2 Ocak 2012 Pazartesi

Yeniden İstanbul..


Klişe ile başlamak zorundayım. Ne zaman bu şehirden uzak kalsam döndüğümde ve boğazı gördüğümde özlediğimi fark ediyorum. Hiçbir yerde bu kadar güzeli böylesine özeli yok belki de.

Zeynep ve erkek arkadaşının geldiğini yazmıştım. Birlikte geçen dört harika günden sonra yeni yılı bir yunan restoranında hep birlikte bir yemekle kutladık. Ouzolar, şaraplar, mezeler ve daha bir çok şey. Karşımda çok sevdiğim dostum ve onun çok sevdiği adam. Kimse kimseyi yargılamıyor, tartmıyor. Herkes içinden ne geçerse onu söylüyor. Özlemişim böyle olmayı. Kahkahalarımız kocaman anılar yazdı bize. Sabah daha doğrusu öğlene doğru uyandığımızda otelin lobisinde buluştuk. Çıkış işlemlerimizi yaptıktan sonra ufak bir kahvaltı yaptık ve saat 15.00'a doğru yola çıktık.
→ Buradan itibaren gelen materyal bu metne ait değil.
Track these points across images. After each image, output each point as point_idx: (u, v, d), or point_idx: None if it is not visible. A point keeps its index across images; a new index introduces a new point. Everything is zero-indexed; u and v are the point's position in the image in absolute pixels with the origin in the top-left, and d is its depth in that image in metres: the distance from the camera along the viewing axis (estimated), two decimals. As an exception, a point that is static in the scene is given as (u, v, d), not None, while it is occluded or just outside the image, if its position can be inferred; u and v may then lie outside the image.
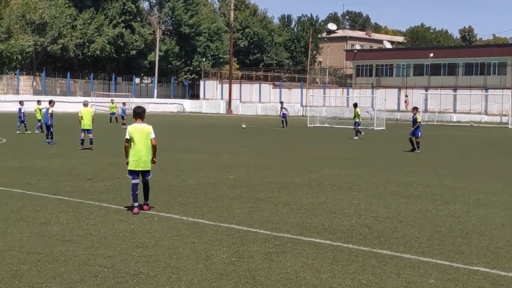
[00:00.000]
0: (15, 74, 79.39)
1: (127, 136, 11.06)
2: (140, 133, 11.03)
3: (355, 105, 36.76)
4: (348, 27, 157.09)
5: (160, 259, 7.96)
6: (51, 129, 26.13)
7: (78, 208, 11.31)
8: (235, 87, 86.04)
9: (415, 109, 26.35)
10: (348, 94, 79.02)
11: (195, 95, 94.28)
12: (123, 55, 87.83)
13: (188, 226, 10.01)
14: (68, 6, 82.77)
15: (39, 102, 33.22)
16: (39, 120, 32.10)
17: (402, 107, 74.88)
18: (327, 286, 7.03)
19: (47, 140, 25.76)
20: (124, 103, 45.32)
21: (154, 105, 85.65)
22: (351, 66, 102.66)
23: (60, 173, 16.24)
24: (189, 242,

Selanik'ten İpsala'ya kadar Zeynep kullandı. Saat 18.30'a gelirken Yunan sınırındaydık. Bir saatimizi Duty Free'de geçirdikten sonra ben devraldım. Yol bir hayli kötüydü. Sohbet ederek geldik. Bir ara arabayı kullanırken gülmekten önümü göremediğimi farkettiğimde sağa çekmek zorunda kaldım ama vaktin nasıl geçtiğini anlamadık bile. Saat 22.00 gibi evimdeydim. Şimdi sakinledim. Dışarıyı ve özlediğim sokağı seyrederek yazıyorum bunları. 

Evimdeyim. Bildiğim, tanıdığım yatak. Özlediklerim.

Söylemiştim ya dolup kaçmıştım bu şehirden diye. Yine de doldursun problem değil. Yeterince güçlüyüm. Yıllar geçtikçe daha az inciniyorum. İnciniyor olsam da daha çabuk iyileşiyorum. Biliyorum bir gün gelecek ve acı artık anlamsız kalacak. Ben ben olduğum için katlanabiliyor olacağım. 

Bazen İstanbul'un bizden intikam aldığını düşünüyorum. Öylesine kırıyoruz ki onu. Öylesine hor kullanıyoruz ki o da bizi mutsuz ederek intikamını alıyor. Varsın alsın. Yine de değer. Burası benim için gerçek yaşam demek. Gerçek yaşamım yeniden başlıyor. Ufak bir ara vermiştim şimdi yine başlıyorum. İş için koşturmalar, kalp kırıklıkları kimbilir belki de birilerinin kollarında sonlanacak saçma sapan sevişmeler, gitmeler ve en önemlisi kalmalar. Öfkemin dibe vuruşu. Hayal kırıklıklarım.

Umurumda değil. Kaldırabilirim. Lisedeki kadar vurdum duymaz ve çocuk hissediyorum kendimi.